# Task goal
Pick every line from the data below that contains the string "usagers" and copy it.

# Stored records
---+---

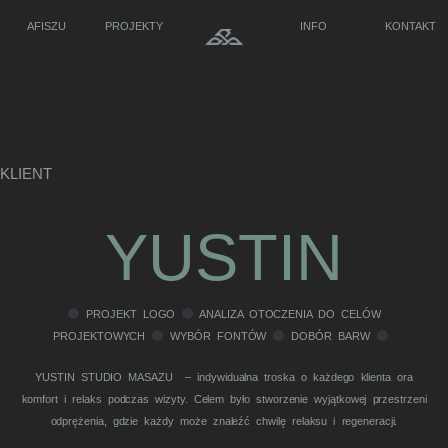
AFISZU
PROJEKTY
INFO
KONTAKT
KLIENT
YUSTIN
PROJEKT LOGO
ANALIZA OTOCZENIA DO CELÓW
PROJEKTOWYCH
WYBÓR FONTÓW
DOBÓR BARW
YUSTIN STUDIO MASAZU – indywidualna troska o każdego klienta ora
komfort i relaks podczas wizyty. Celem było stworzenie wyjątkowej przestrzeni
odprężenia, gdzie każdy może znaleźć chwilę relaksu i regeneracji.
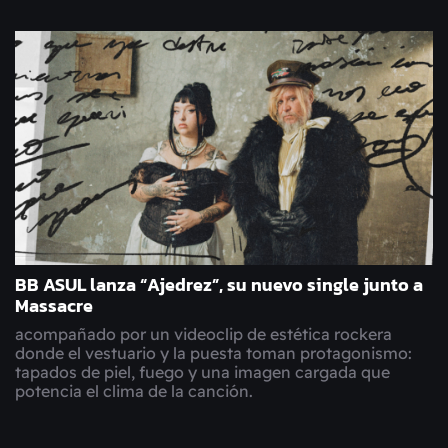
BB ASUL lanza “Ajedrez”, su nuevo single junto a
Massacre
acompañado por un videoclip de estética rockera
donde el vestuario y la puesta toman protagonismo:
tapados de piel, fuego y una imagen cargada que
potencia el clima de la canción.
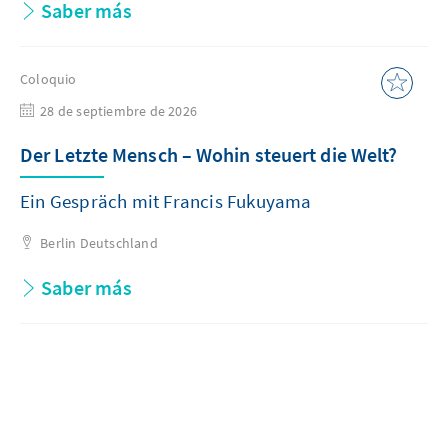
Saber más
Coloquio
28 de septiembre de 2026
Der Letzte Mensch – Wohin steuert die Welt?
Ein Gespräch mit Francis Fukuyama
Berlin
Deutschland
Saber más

---+---

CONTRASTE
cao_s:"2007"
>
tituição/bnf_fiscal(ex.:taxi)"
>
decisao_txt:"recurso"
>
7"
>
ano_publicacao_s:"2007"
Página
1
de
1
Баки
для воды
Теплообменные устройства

---+---

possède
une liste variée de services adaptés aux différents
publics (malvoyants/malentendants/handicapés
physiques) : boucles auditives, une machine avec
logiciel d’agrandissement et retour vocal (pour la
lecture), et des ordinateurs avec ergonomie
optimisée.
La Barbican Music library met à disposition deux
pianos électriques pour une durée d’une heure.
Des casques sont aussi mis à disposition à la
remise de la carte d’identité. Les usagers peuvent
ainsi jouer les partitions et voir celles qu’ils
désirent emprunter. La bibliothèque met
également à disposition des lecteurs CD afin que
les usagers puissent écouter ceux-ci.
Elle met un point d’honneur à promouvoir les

---+---

# Result for this exercise
remise de la carte d’identité. Les usagers peuvent
les usagers puissent écouter ceux-ci.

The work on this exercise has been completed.